I don't feel 20, and LORD am I glad that I don't. 20, in hindsight, may actually be worse than sophomore year of high school, and that is saying something.
Soon, my doctor will insist on a mammogram. I will go. I will schedule that appointment the same day I receive my referral, and this is why:
When I was 8 and a half years old, we all woke up one morning, got into our uniforms, got on the bus, and went to school. The night before, our father had been away. It wasn't an abnormal thing for Dad to be gone. He traveled a lot for work, and so a night away was pretty commonplace and we did what we always did. We had dinner, we managed homework, we may have watched a little TV, and we went to bed. So anyway, we were at school, and at the time, 4 of us were at school together at IHM. Near the end of the day, the PA system switched on, and the closing announcements, prayers, and dismissal started. One of the announcements requested that my siblings and I report to the office. I was embarrassed. It was the first time my name was on the PA system, and it usually meant you were in trouble. I have never been a real troublemaker.

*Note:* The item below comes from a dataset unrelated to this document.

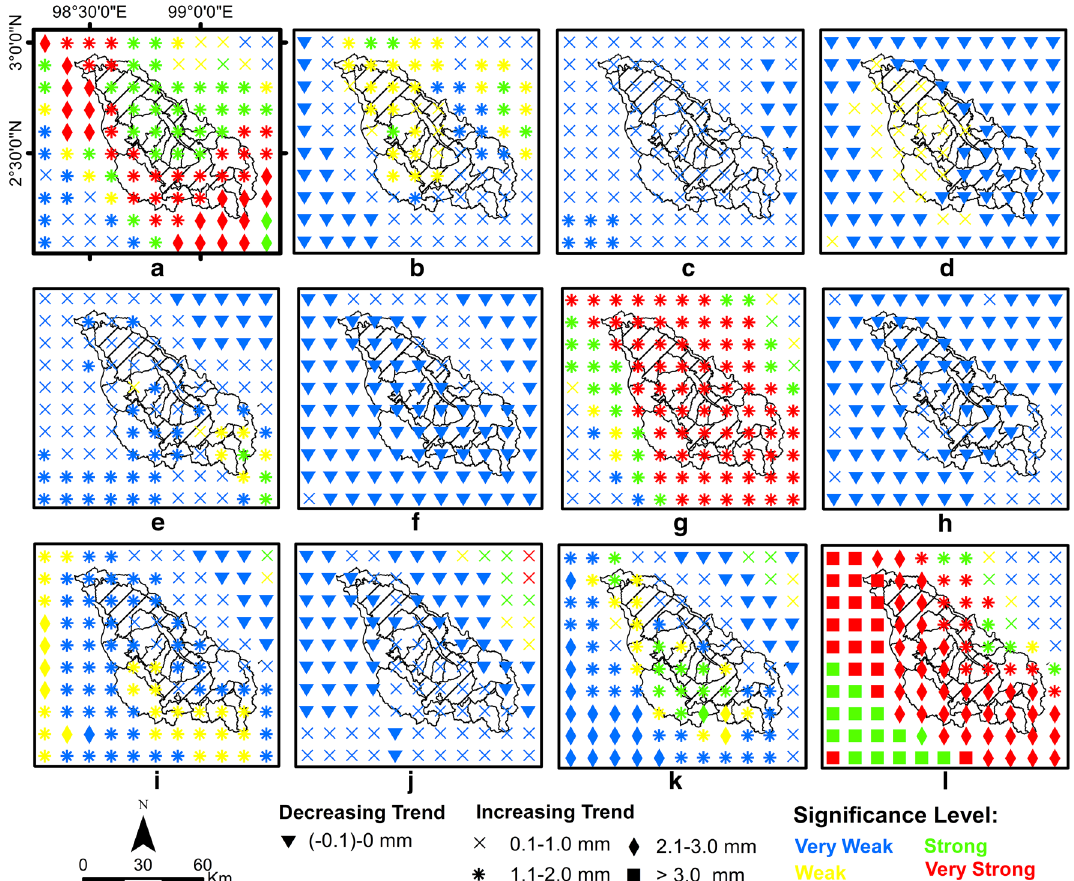
Figure 6. Spatial distribution of rainfall trends in the Lake Toba area for 1981–2020, ( a ) January, ( b ) February, ( c ) March, ( d ) April, ( e ) May, ( f ) June, ( g ) July, ( h ) August, ( i ) September, ( j ) October, ( k ) November and ( l ).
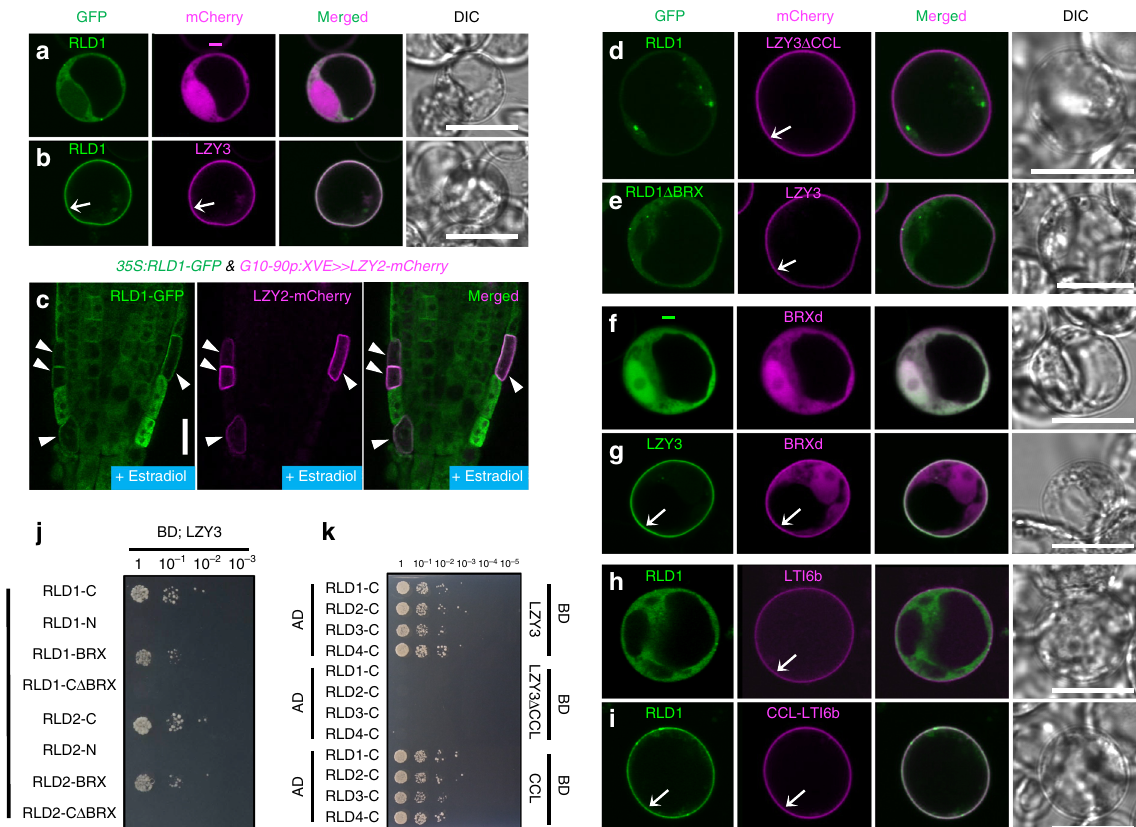
Fig. 3 LZY recruits RLD to the plasma membrane via the CCL-BRX interaction. a , b Co-expression of RLD1-GFP with mCherry ( a ) and LZY3-mCherry ( b ) in Arabidopsis protoplast cells. Arrows indicate plasma membrane-localized signals. c Localization of RLD1-GFP (left) and LZY2-mCherry (middle) in primary root of 8-day-old seedling harboring 35S:RLD1 - GFP and G10-90p:XVE»LZY2 - mCherry , transferred to MS medium plate containing 1 μ M estradiol at 7 days old. Merged image of RLD1-GFP and LZY2-mCherry (right). Arrowheads indicate LZY2-mCherry-expressing cells, where RLD1-GFP was co-localized with LZY2-mCherry in the plasma membrane. d , e Co-expression of RLD1-GFP and CCL-deleted LZY3-mCherry (LZY3 Δ CCL) ( d ), and of the BRX domain- deleted RLD1-GFP (RLD1 Δ BRX) and LZY3-mCherry ( e ) in Arabidopsis protoplast cells. f , g Co-expression of the BRX domain (BRXd)-mCherry with GFP ( f ) and LZY3-GFP ( g ) in Arabidopsis protoplast cells. h , i Co-expression of RLD1-GFP with mCherry-LTI6b ( h ) and CCL-mCherry-LTI6b ( i ) in Arabidopsis protoplast cells. Scale bars, 10 μ m ( a , b , d – i ) and 20 μ m ( c ). j , k Interaction between LZY3 and truncated forms of RLD1 and RLD2 ( j ), and between C terminus of RLDs and truncated forms of LZY3 ( k ) in the Y2H system. Interaction was indicated by growth on selection medium lacking leucine, tryptophan, histidine, and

I met my brother coming from his classroom, and we turned and walked down the main hall and to the office. When we were all there, they seated us and said that they had bad news and good news for us. The bad news was that our father had a heart attack that morning, but he was recovering in the hospital and would be fine after a time. The good news was that Deacon Mike and Sister Mary Kelly were taking us home!
That was not the good news, really. The good news was that he was going to recover.
When my dad was 39, he was at our doctor's office having some stitched checked out, and had a dizzy spell. The doctor was worried, spoke with him about it, and referred him to a cardiologist to have a stress test performed. According to my mother, my father was not always a follow the advice person when it came to the doctor, but this time be did, without hesitation. He scheduled his test, and he went to the hospital to have it done. They discovered during the preliminary testing that he had already had a small heart attack, and admitted him to observe overnight. That was the night he was away. Being in the hospital saved him. It saved our family, too.
The most excellent news is that Dad recovered, and is amazingly healthy now, more than 30 years later. He has been at every single event his children and his wife have had - performances, college graduations, graduate program graduations, weddings, grandchildren's births. His cholesterol is better than mine. Mine is good because starting at age 8 and a half, my family's diet changed to make us healthier.
The doctor will tell me that I need to go have this test. I will go. I have had too many amazing friends fall victim to illness. I won't have my children missing me because I was too busy to do what I needed to do to stay healthy. My dad did, all those years ago, and it's his example I will follow. Just another one of the many lessons I have learned, and keep learning, from him.